(Chart interpretation exercises)
━━━━━━━━
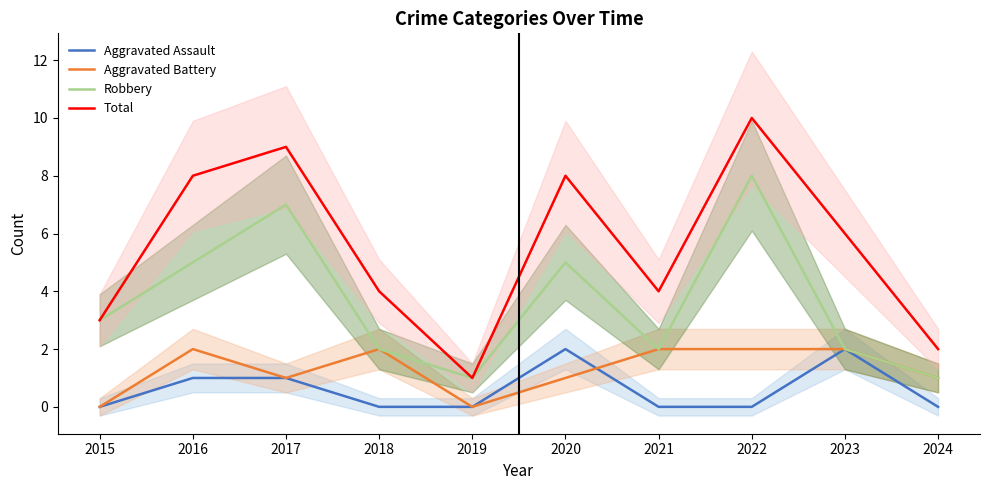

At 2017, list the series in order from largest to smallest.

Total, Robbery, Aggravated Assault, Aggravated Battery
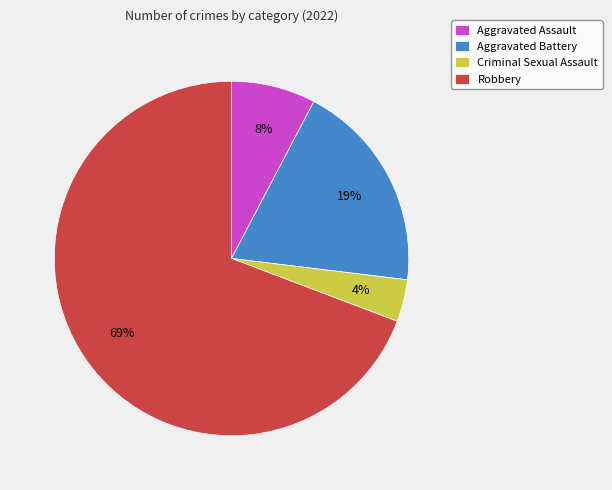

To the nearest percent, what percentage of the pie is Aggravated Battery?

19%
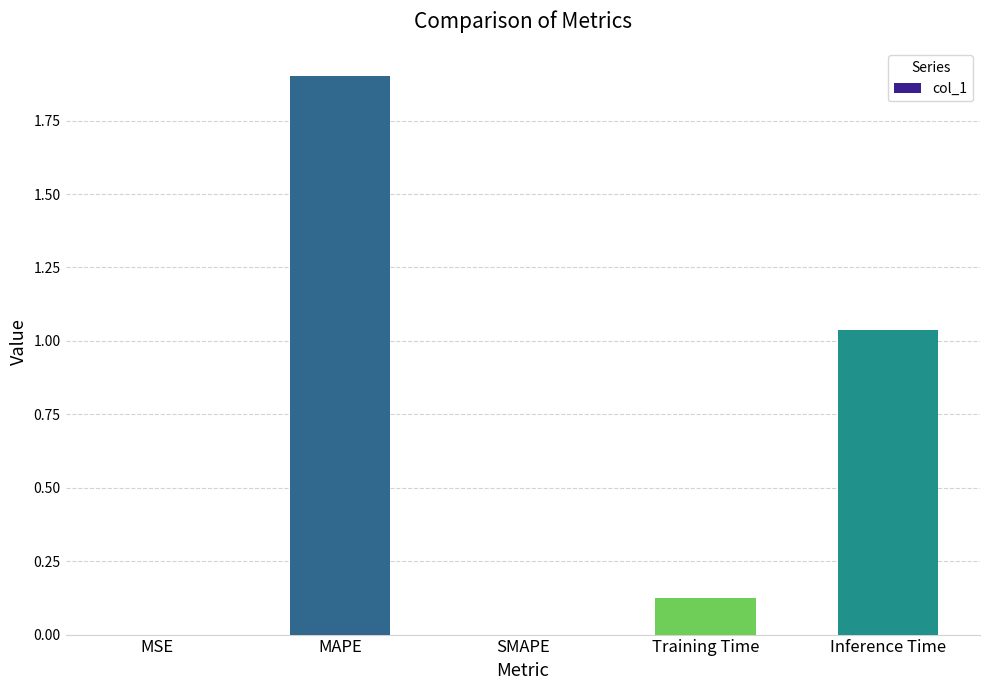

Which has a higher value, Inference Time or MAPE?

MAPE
━━━━━━━━
» **Brief**: Please duplicate everything from the line containing "To the nearest" down to the end of the records, word for word, and leave the pictures out of your answer.

» **Written solution**:
To the nearest percent, what percentage of the pie is Aggravated Battery?

19%

Which has a higher value, Inference Time or MAPE?

MAPE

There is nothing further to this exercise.